Do studies on elastomeric respirators and try to make them part of future editions of epidemiology textbooks, so they become part of the default toolkit that experts reach for.
It’s mostly too late for intervention #1. Now, everyone knows about these issues. However, it may do some good to replace a lot of old experts with much better ones like Zeynep Tufekci. Tufekci wasn’t perfect (never mentioned elastomerics), but she quickly got a lot of things right (even took lab leak seriously) and for the right reasons.
Intervention #2 has more merit, but I fear that the lack of urgency will take over and it will take too long to deploy elastomerics and/or PAPRs (which have certain advantages over elastomerics) at scale. This is starting to happen; I’ve seen a lot of talk about designing better respirators but nothing about deploying (or even recommending) the current generation of elastomerics to adults. The perfect is starting to become the enemy of the good.

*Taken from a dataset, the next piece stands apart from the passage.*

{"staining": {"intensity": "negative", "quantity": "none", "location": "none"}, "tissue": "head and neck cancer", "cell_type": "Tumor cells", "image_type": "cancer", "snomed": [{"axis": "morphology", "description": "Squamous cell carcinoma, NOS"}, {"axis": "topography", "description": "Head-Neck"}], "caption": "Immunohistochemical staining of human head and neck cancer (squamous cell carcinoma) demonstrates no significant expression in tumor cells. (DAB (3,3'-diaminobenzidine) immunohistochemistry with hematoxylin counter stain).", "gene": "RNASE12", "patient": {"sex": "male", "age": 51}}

If the current crop of experts can’t be reasoned with in a timely manner, one potential solution is to set-up an independent pandemic risk reduction organization. This org would make recommendations (e.g., elastomerics should replace other PPE, cheap PAPRs should be developed to replace elastomerics), take action (e.g., quick studies, cheap PAPR development and distribution), and be advised by experts like Tufekci. A possible source of funding might be the EA community.
Here’s another reason I forgot to mention:
Expert anti-valve bias: most elastomerics have exhalation valves
And to be clear, I don’t think any of these reasons are enough (although, this somewhat depends on when in the pandemic these reasons were used) to justify not recommending the use of elastomerics.